Mills believes there are several reasons why Osiris is in an advantageous position to develop medical applications for stem cells: Their cells are adult-derived, so they are able to avoid the controversy over using embryonic stem cells; they are able to take one donor’s stem cells and grow them in culture to yield several thousand doses; their preparations are easy to use, usually only requiring an injection; they can be frozen for years and are easily stored; and they are universally compatible.
“Our cells don’t need to be matched; anyone can contribute to anyone.
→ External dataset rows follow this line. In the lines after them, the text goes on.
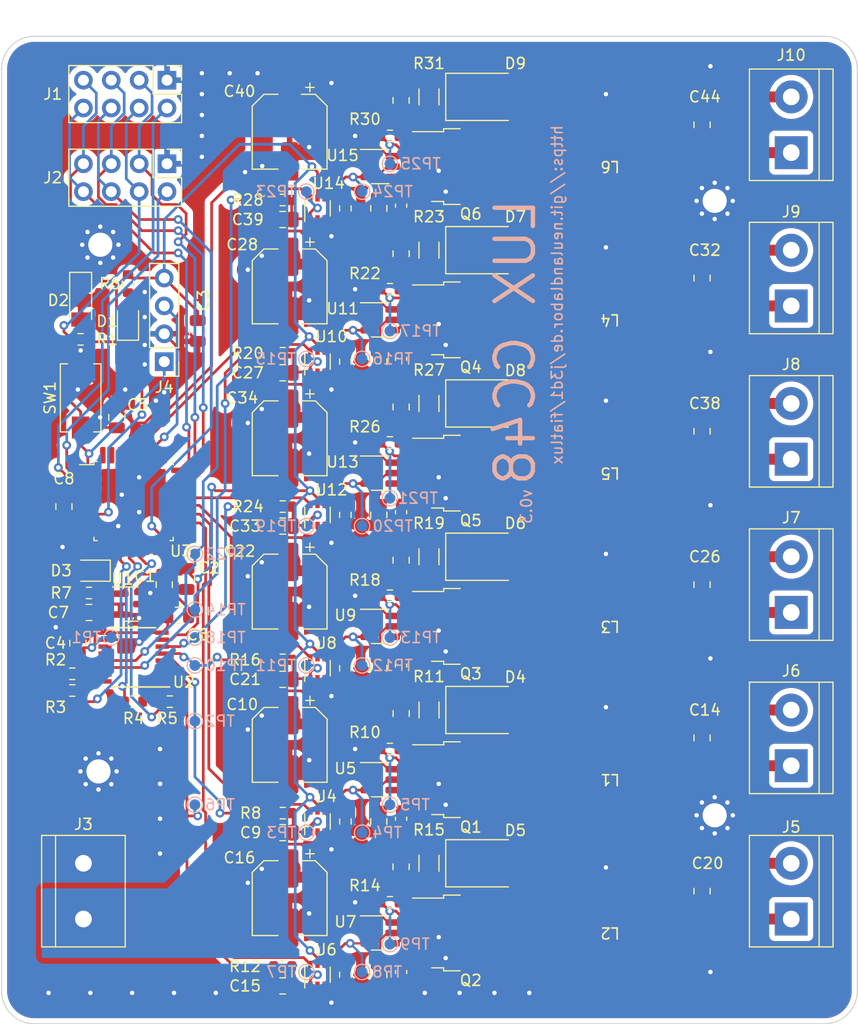
<source format=kicad_pcb>
(kicad_pcb (version 20211014) (generator pcbnew)

  (general
    (thickness 1.6)
  )

  (paper "A4")
  (layers
    (0 "F.Cu" signal)
    (31 "B.Cu" signal)
    (32 "B.Adhes" user "B.Adhesive")
    (33 "F.Adhes" user "F.Adhesive")
    (34 "B.Paste" user)
    (35 "F.Paste" user)
    (36 "B.SilkS" user "B.Silkscreen")
    (37 "F.SilkS" user "F.Silkscreen")
    (38 "B.Mask" user)
    (39 "F.Mask" user)
    (40 "Dwgs.User" user "User.Drawings")
    (41 "Cmts.User" user "User.Comments")
    (42 "Eco1.User" user "User.Eco1")
    (43 "Eco2.User" user "User.Eco2")
    (44 "Edge.Cuts" user)
    (45 "Margin" user)
    (46 "B.CrtYd" user "B.Courtyard")
    (47 "F.CrtYd" user "F.Courtyard")
    (48 "B.Fab" user)
    (49 "F.Fab" user)
    (50 "User.1" user "Nutzer.1")
    (51 "User.2" user "Nutzer.2")
    (52 "User.3" user "Nutzer.3")
    (53 "User.4" user "Nutzer.4")
    (54 "User.5" user "Nutzer.5")
    (55 "User.6" user "Nutzer.6")
    (56 "User.7" user "Nutzer.7")
    (57 "User.8" user "Nutzer.8")
    (58 "User.9" user "Nutzer.9")
  )

  (setup
    (stackup
      (layer "F.SilkS" (type "Top Silk Screen"))
      (layer "F.Paste" (type "Top Solder Paste"))
      (layer "F.Mask" (type "Top Solder Mask") (thickness 0.01))
      (layer "F.Cu" (type "copper") (thickness 0.035))
      (layer "dielectric 1" (type "core") (thickness 1.51) (material "FR4") (epsilon_r 4.5) (loss_tangent 0.02))
      (layer "B.Cu" (type "copper") (thickness 0.035))
      (layer "B.Mask" (type "Bottom Solder Mask") (thickness 0.01))
      (layer "B.Paste" (type "Bottom Solder Paste"))
      (layer "B.SilkS" (type "Bottom Silk Screen"))
      (copper_finish "None")
      (dielectric_constraints no)
    )
    (pad_to_mask_clearance 0)
    (grid_origin 167.894 27.686)
    (pcbplotparams
      (layerselection 0x00010fc_ffffffff)
      (disableapertmacros false)
      (usegerberextensions false)
      (usegerberattributes true)
      (usegerberadvancedattributes true)
      (creategerberjobfile true)
      (svguseinch false)
      (svgprecision 6)
      (excludeedgelayer true)
      (plotframeref false)
      (viasonmask false)
      (mode 1)
      (useauxorigin false)
      (hpglpennumber 1)
      (hpglpenspeed 20)
      (hpglpendiameter 15.000000)
      (dxfpolygonmode true)
      (dxfimperialunits true)
      (dxfusepcbnewfont true)
      (psnegative false)
      (psa4output false)
      (plotreference true)
      (plotvalue true)
      (plotinvisibletext false)
      (sketchpadsonfab false)
      (subtractmaskfromsilk false)
      (outputformat 1)
      (mirror false)
      (drillshape 1)
      (scaleselection 1)
      (outputdirectory "")
    )
  )

  (net 0 "")
  (net 1 "+3V3")
  (net 2 "GND")
  (net 3 "~{BUSRST}")
  (net 4 "Net-(C4-Pad1)")
  (net 5 "Net-(C8-Pad1)")
  (net 6 "/fiatlux_cc48_channel_driver2/DRI_DIM")
  (net 7 "+48V")
  (net 8 "/fiatlux_cc48_channel_driver2/DRI_VCC")
  (net 9 "/fiatlux_cc48_channel_driver2/DRI_COM")
  (net 10 "/fiatlux_cc48_channel_driver2/OUT+")
  (net 11 "/fiatlux_cc48_channel_driver2/OUT-")
  (net 12 "/fiatlux_cc48_channel_driver1/DRI_DIM")
  (net 13 "/fiatlux_cc48_channel_driver1/DRI_VCC")
  (net 14 "/fiatlux_cc48_channel_driver1/DRI_COM")
  (net 15 "/fiatlux_cc48_channel_driver1/OUT+")
  (net 16 "/fiatlux_cc48_channel_driver1/OUT-")
  (net 17 "/fiatlux_cc48_channel_driver3/DRI_DIM")
  (net 18 "/fiatlux_cc48_channel_driver3/DRI_VCC")
  (net 19 "/fiatlux_cc48_channel_driver3/DRI_COM")
  (net 20 "/fiatlux_cc48_channel_driver3/OUT+")
  (net 21 "/fiatlux_cc48_channel_driver3/OUT-")
  (net 22 "/fiatlux_cc48_channel_driver5/DRI_DIM")
  (net 23 "/fiatlux_cc48_channel_driver5/DRI_VCC")
  (net 24 "/fiatlux_cc48_channel_driver5/DRI_COM")
  (net 25 "/fiatlux_cc48_channel_driver5/OUT+")
  (net 26 "/fiatlux_cc48_channel_driver5/OUT-")
  (net 27 "Net-(D1-Pad2)")
  (net 28 "ACT_LED")
  (net 29 "Net-(D3-Pad2)")
  (net 30 "/fiatlux_cc48_channel_driver4/DRI_DIM")
  (net 31 "/fiatlux_cc48_channel_driver4/DRI_VCC")
  (net 32 "/fiatlux_cc48_channel_driver4/DRI_COM")
  (net 33 "/fiatlux_cc48_channel_driver4/OUT+")
  (net 34 "/fiatlux_cc48_channel_driver4/OUT-")
  (net 35 "SWIM")
  (net 36 "/fiatlux_cc48_channel_driver6/DRI_DIM")
  (net 37 "/fiatlux_cc48_channel_driver6/DRI_VCC")
  (net 38 "/fiatlux_cc48_channel_driver6/DRI_COM")
  (net 39 "/fiatlux_cc48_channel_driver6/OUT+")
  (net 40 "/fiatlux_cc48_channel_driver6/OUT-")
  (net 41 "/fiatlux_cc48_channel_driver2/DRI_SOURCE")
  (net 42 "/fiatlux_cc48_channel_driver1/DRI_SOURCE")
  (net 43 "/fiatlux_cc48_channel_driver3/DRI_SOURCE")
  (net 44 "DAC_SYNC")
  (net 45 "Net-(R2-Pad2)")
  (net 46 "SCLK")
  (net 47 "Net-(R3-Pad2)")
  (net 48 "MOSI")
  (net 49 "Net-(R4-Pad2)")
  (net 50 "MISO")
  (net 51 "Net-(R5-Pad2)")
  (net 52 "CH2_DIM")
  (net 53 "Net-(R9-Pad1)")
  (net 54 "CH1_DIM")
  (net 55 "CH3_DIM")
  (net 56 "CH5_DIM")
  (net 57 "CH4_DIM")
  (net 58 "Net-(R21-Pad1)")
  (net 59 "CH6_DIM")
  (net 60 "Net-(C13-Pad1)")
  (net 61 "unconnected-(U2-Pad11)")
  (net 62 "unconnected-(U2-Pad12)")
  (net 63 "INIT_{IN}")
  (net 64 "~{INT}")
  (net 65 "INIT_{OUT}")
  (net 66 "unconnected-(U3-Pad9)")
  (net 67 "SW_SCLK")
  (net 68 "SW_MOSI")
  (net 69 "SW_MISO")
  (net 70 "unconnected-(U3-Pad17)")
  (net 71 "CH1_PWM")
  (net 72 "CH2_PWM")
  (net 73 "CH3_PWM")
  (net 74 "CH4_PWM")
  (net 75 "unconnected-(U3-Pad25)")
  (net 76 "unconnected-(U3-Pad27)")
  (net 77 "CH6_PWM")
  (net 78 "CH5_PWM")
  (net 79 "unconnected-(U3-Pad32)")
  (net 80 "/fiatlux_cc48_channel_driver5/DRI_SOURCE")
  (net 81 "/fiatlux_cc48_channel_driver4/DRI_SOURCE")
  (net 82 "/fiatlux_cc48_channel_driver6/DRI_SOURCE")
  (net 83 "/fiatlux_cc48_channel_driver2/DRI_GATE")
  (net 84 "/fiatlux_cc48_channel_driver1/DRI_GATE")
  (net 85 "/fiatlux_cc48_channel_driver3/DRI_GATE")
  (net 86 "/fiatlux_cc48_channel_driver5/DRI_GATE")
  (net 87 "/fiatlux_cc48_channel_driver4/DRI_GATE")
  (net 88 "/fiatlux_cc48_channel_driver6/DRI_GATE")
  (net 89 "unconnected-(U3-Pad30)")
  (net 90 "unconnected-(U3-Pad31)")
  (net 91 "unconnected-(U3-Pad14)")
  (net 92 "unconnected-(U3-Pad15)")
  (net 93 "unconnected-(U3-Pad7)")
  (net 94 "Net-(C19-Pad1)")
  (net 95 "Net-(C25-Pad1)")
  (net 96 "Net-(C31-Pad1)")
  (net 97 "Net-(C37-Pad1)")
  (net 98 "Net-(C43-Pad1)")
  (net 99 "Net-(R13-Pad1)")
  (net 100 "Net-(R17-Pad1)")
  (net 101 "Net-(R25-Pad1)")
  (net 102 "Net-(R29-Pad1)")

  (footprint "fiatlux:PCD0503" (layer "F.Cu") (at 213.36 73.66 180))

  (footprint "TerminalBlock:TerminalBlock_bornier-2_P5.08mm" (layer "F.Cu") (at 229.87 90.17 90))

  (footprint "Capacitor_SMD:C_0805_2012Metric" (layer "F.Cu") (at 183.515 110.236 180))

  (footprint "Capacitor_SMD:C_0603_1608Metric" (layer "F.Cu") (at 194.31 81.026 -90))

  (footprint "Capacitor_SMD:C_0805_2012Metric" (layer "F.Cu") (at 221.742 87.63 -90))

  (footprint "TerminalBlock:TerminalBlock_bornier-2_P5.08mm" (layer "F.Cu") (at 229.87 76.2 90))

  (footprint "MountingHole:MountingHole_2.2mm_M2_Pad_Via" (layer "F.Cu") (at 222.894 38.686))

  (footprint "Resistor_SMD:R_1206_3216Metric" (layer "F.Cu") (at 196.85 99.06 90))

  (footprint "Diode_SMD:D_SMB" (layer "F.Cu") (at 201.93 57.15))

  (footprint "Connector_PinHeader_2.54mm:PinHeader_1x04_P2.54mm_Vertical" (layer "F.Cu") (at 172.72 53.34 180))

  (footprint "Capacitor_SMD:CP_Elec_6.3x4.5" (layer "F.Cu") (at 184.15 60.325 -90))

  (footprint "Connector_PinHeader_2.54mm:PinHeader_2x04_P2.54mm_Vertical" (layer "F.Cu") (at 172.974 35.306 -90))

  (footprint "Capacitor_SMD:C_0603_1608Metric" (layer "F.Cu") (at 194.31 108.966 -90))

  (footprint "Capacitor_SMD:C_0805_2012Metric" (layer "F.Cu") (at 172.72 73.66 -90))

  (footprint "Package_TO_SOT_SMD:SOT-23-6" (layer "F.Cu") (at 192.405 63.5))

  (footprint "Capacitor_SMD:C_0805_2012Metric" (layer "F.Cu") (at 192.278 67.31 -90))

  (footprint "Package_TO_SOT_SMD:SOT-363_SC-70-6" (layer "F.Cu") (at 186.69 81.28 90))

  (footprint "Capacitor_SMD:C_0805_2012Metric" (layer "F.Cu") (at 192.278 109.22 -90))

  (footprint "Package_TO_SOT_SMD:TO-252-2" (layer "F.Cu") (at 200.6655 91.44))

  (footprint "Connector_PinHeader_2.54mm:PinHeader_2x04_P2.54mm_Vertical" (layer "F.Cu") (at 172.974 27.686 -90))

  (footprint "Package_TO_SOT_SMD:TO-252-2" (layer "F.Cu") (at 200.66 77.47))

  (footprint "Resistor_SMD:R_0603_1608Metric" (layer "F.Cu") (at 183.515 80.518))

  (footprint "Diode_SMD:D_SMB" (layer "F.Cu") (at 201.93 29.21))

  (footprint "TerminalBlock:TerminalBlock_bornier-2_P5.08mm" (layer "F.Cu") (at 165.354 99.06 -90))

  (footprint "Diode_SMD:D_SMB" (layer "F.Cu") (at 201.93 99.06))

  (footprint "Diode_SMD:D_SMB" (layer "F.Cu") (at 201.93 43.18))

  (footprint "Capacitor_SMD:C_0805_2012Metric" (layer "F.Cu") (at 192.278 95.25 -90))

  (footprint "MountingHole:MountingHole_2.2mm_M2_Pad_Via" (layer "F.Cu") (at 166.727274 90.686))

  (footprint "fiatlux:PCD0503" (layer "F.Cu") (at 213.36 45.72 180))

  (footprint "Diode_SMD:D_SMB" (layer "F.Cu") (at 201.9355 85.09))

  (footprint "Capacitor_SMD:CP_Elec_6.3x4.5" (layer "F.Cu") (at 184.15 46.482 -90))

  (footprint "MountingHole:MountingHole_2.2mm_M2_Pad_Via" (layer "F.Cu") (at 166.894 42.686))

  (footprint "Package_TO_SOT_SMD:SOT-23-6" (layer "F.Cu") (at 192.405 35.56))

  (footprint "Capacitor_SMD:C_0805_2012Metric" (layer "F.Cu") (at 221.742 31.75 -90))

  (footprint "Resistor_SMD:R_0603_1608Metric" (layer "F.Cu") (at 189.23 81.28 -90))

  (footprint "Resistor_SMD:R_0603_1608Metric" (layer "F.Cu") (at 164.338 81.788))

  (footprint "LED_SMD:LED_0805_2012Metric" (layer "F.Cu") (at 169.418 49.7055 90))

  (footprint "Capacitor_SMD:C_0805_2012Metric" (layer "F.Cu") (at 174.752 73.152 -90))

  (footprint "Capacitor_SMD:C_0805_2012Metric" (layer "F.Cu") (at 194.31 29.53 90))

  (footprint "Capacitor_SMD:C_0805_2012Metric" (layer "F.Cu") (at 183.5205 96.266 180))

  (footprint "fiatlux:PCD0503" (layer "F.Cu") (at 213.36 101.6 180))

  (footprint "Capacitor_SMD:C_0805_2012Metric" (layer "F.Cu") (at 183.515 68.326 180))

  (footprint "Package_QFP:LQFP-32_7x7mm_P0.8mm" (layer "F.Cu") (at 169.926 66.04))

  (footprint "Resistor_SMD:R_1206_3216Metric" (layer "F.Cu") (at 196.85 57.15 90))

  (footprint "Package_TO_SOT_SMD:SOT-23-6" (layer "F.Cu") (at 192.405 49.53))

  (footprint "Package_TO_SOT_SMD:SOT-23-6" (layer "F.Cu") (at 192.4105 91.44))

  (footprint "fiatlux:PCD0503" (layer "F.Cu") (at 213.36 59.69 180))

  (footprint "Resistor_SMD:R_0603_1608Metric" (layer "F.Cu") (at 183.515 108.458))

  (footprint "Capacitor_SMD:C_0805_2012Metric" (layer "F.Cu") (at 164.846 78.994 90))

  (footprint "Resistor_SMD:R_0603_1608Metric" (layer "F.Cu") (at 193.294 46.736))

  (footprint "TerminalBlock:TerminalBlock_bornier-2_P5.08mm" (layer "F.Cu") (at 229.87 62.23 90))

  (footprint "Resistor_SMD:R_0603_1608Metric" (layer "F.Cu") (at 183.5205 94.488))

  (footprint "Package_TO_SOT_SMD:SOT-363_SC-70-6" (layer "F.Cu") (at 186.69 95.25 90))

  (footprint "Capacitor_SMD:C_0805_2012Metric" (layer "F.Cu")
    (tedit 5F68FEEE) (tstamp 70be799c-49f3-4a5c-a91c-581fee19fd78)
    (at 194.31 43.5 90)
    (descr "Capacitor SMD 0805 (2012 Metric), square (rectangular) end terminal, IPC_7351 nominal, (Body size source: IPC-SM-782 page 76, https://www.pcb-3d.com/wordpress/wp-content/uploads/ipc-sm-782a_amendment_1_and_2.pdf, https://docs.google.com/spreadsheets/d/1BsfQQcO9C6DZCsRaXUlFlo91Tg2WpOkGARC1WS5S8t0/edit?usp=sharing), generated with kicad-footprint-generator")
    (tags "capacitor")
    (property "Sheetfile" "fiatlux_cc48_channel_driver.kicad_sch")
    (property "Sheetname" "fiatlux_cc48_channel_driver5")
    (path "/a672b323-13f7-4347-a8ce-0a3f96c45d44/e8c11b9a-5119-4306-86ed-6f30990e796
... [1143922 chars truncated]
</source>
There is no immune response or rejection so there’s no need for immune suppression,” Mills said.
Another company investigating stem cells for musculoskeletal medicine is Genzyme, the developer of Carticel, the autologous cultured chondrocytes for cartilage repair. Genzyme is working to develop ways to use allogenic and autologous stem cells for cartilage and meniscal repair, said Ross Tubo, PhD, the company’s vice president of orthopedic research and stem cell biology. Research is now at the animal stage, and it will likely be another few years before the company enters clinical trials, he said.
Research continuing
Other researchers who have had success in harnessing the power of stem cells have taken a step back to do more basic science work. In 2001, the New England Journal of Medicine published a letter from Ranieri Cancedda, MD, describing what he believes were the first patients ever treated with a polyceramic loaded with autologous bone marrow stromal cells for large bone defects.
|
The three patients are now five years out and have had excellent results, said Cancedda, dean of biotechnology at the University of Genoa and chair of innovative therapies at the Cancer Institute at Genoa.
Cancedda told Orthopedics Today that the hydroxyapatite scaffold used in the three patients had a porosity of about 60%, which was the standard at that time. While the scaffold was effective because it promoted bone growth, it was not resorbable and still remains in the patients. Another problem is that the density of the scaffold interfered with radiographic follow up to assess bone formation.
Cancedda and his colleagues have been investigating a number of newer scaffolds that are engineered to resorb more quickly. They have used animal models to investigate the repair of 4-cm defects in the mid-diaphysis of the tibia and are now running a major clinical trial in collaboration with the AO.
“We already have data from a sheep study that we are preparing for publication where we are able to show that within two years, the scaffold has completely resorbed and only bone has formed. This, I think, is a major advance in the field and we are waiting to complete this large preclinical trial with all the results to move this into the clinic.”
In the United States, Caplan is working with colleagues to develop a model for ligament and tendon repair. “The ligament and tendon are real nightmares because these are tissues that are hugely loaded and if you have impaired loading, you won’t get normal regeneration of those tissues.”
They are searching for a natural tissue that will integrate into the tendon or ligament and allow the stem cells to differentiate along the proper pathway. Caplan said they began identifying the optimal delivery scaffold.
“The proof of concept that these cells can be used in a variety of situations is, I think, available, but the development of the delivery vehicles and the surgical techniques to use them is still in the developmental phase,” he said.
Arnold Caplan and Randy Mills have financial interests in a product mentioned in this article. Mills and Scott Bruder are paid consultants for two different companies mentioned in this article.